Wien – Der österreichische Presserat konstatiert aufgrund eines Artikels auf "krone.at" einen geringfügigen Verstoß gegen Punkt 12 des Ehrenkodex für die österreichische Presse (Suizidberichterstattung). Konkret geht es um den Artikel "Asylwerber wirft sich vor Straßenbahn", der am 15. Oktober auf "krone.at" erschienen ist.

Im Artikel wird berichtet, dass sich ein 23-jähriger Asylwerber aus Syrien vor eine Straßenbahn gelegt und auf die Motorhaube eines Autos geworfen habe. Nachdem er auf die Straßenbahn geklettert sei, habe er außerdem versucht, durch Anfassen der Hochspannungsleitung einen Stromschlag zu bekommen. Bis zum Eintreffen der Polizei sei er von Zeugen festgehalten worden. Er sei schließlich ins Spital gebracht worden, es bestehe der Verdacht einer Psychose, beschreibt der Presserat in einer Aussendung den Fall.

Stein des Anstoßes ist ein Video des Vorfalls sowie mehrere dem Video entnommene Standbilder, die dem Artikel beigefügt wurden. Ein Leser kritisiert, dass hier der Suizidversuch eines Menschen öffentlich gemacht worden sei.

GESPEICHERTE DATEN:

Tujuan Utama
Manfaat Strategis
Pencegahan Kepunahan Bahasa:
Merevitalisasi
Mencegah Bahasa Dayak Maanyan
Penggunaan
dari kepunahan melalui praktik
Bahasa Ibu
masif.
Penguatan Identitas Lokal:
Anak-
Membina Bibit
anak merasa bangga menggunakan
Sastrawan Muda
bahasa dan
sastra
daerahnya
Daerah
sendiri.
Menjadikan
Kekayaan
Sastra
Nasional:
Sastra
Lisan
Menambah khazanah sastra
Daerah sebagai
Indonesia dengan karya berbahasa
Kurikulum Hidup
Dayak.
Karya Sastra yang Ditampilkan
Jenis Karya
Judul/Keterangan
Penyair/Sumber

WAS ZU TUN IST:
A - Gegen welchen Punkt des Ehrenkodex für die österreichische Presse hat krone.at laut dem Bericht über den Presserat verstoßen?
B - Erkläre anhand des Berichts über den Presserat, warum ein Leser den Artikel auf krone.at beanstandet.
C - Führe den Bericht über das Verfahren des Presserats zum Artikel auf krone.at nach seinem letzten Satz fort.

ANTWORTEN:
A - Gegen Punkt 12, der die Suizidberichterstattung betrifft.

B - Dem Artikel waren ein Video des Vorfalls und mehrere daraus entnommene Standbilder beigefügt. Der Leser kritisiert, dass damit der Suizidversuch eines Menschen öffentlich gemacht worden sei.

C -
Der Senat 2 des Presserats kommt zum dem Schluss, dass "gemäß Punkt 12 des Ehrenkodex über Suizide und Suizidversuche zurückhaltend zu berichten ist. Dabei spielt auch die Nachahmungsgefahr eine Rolle: Die Veröffentlichung von Bildmaterial, das die Suizidmethode und den Ort, an dem sich der Suizidversuch ereignet hat, zeigt, kann bei anderen suizidgefährdeten Personen dazu führen, auf eine ähnliche Art und Weise Suizid zu begehen."

Im Artikel werde nicht ausdrücklich von einem Suizidversuch gesprochen, informiert der Presserat weiter, sondern bloß angemerkt, dass beim Betroffenen der Verdacht auf eine Psychose bestehe. Auch im Fall eines psychotischen Anfalls sei der Senat der Ansicht, dass ein Medium mit der Veröffentlichung von Bildmaterial prinzipiell zurückhaltend sein sollte. (red, 13.1.2017)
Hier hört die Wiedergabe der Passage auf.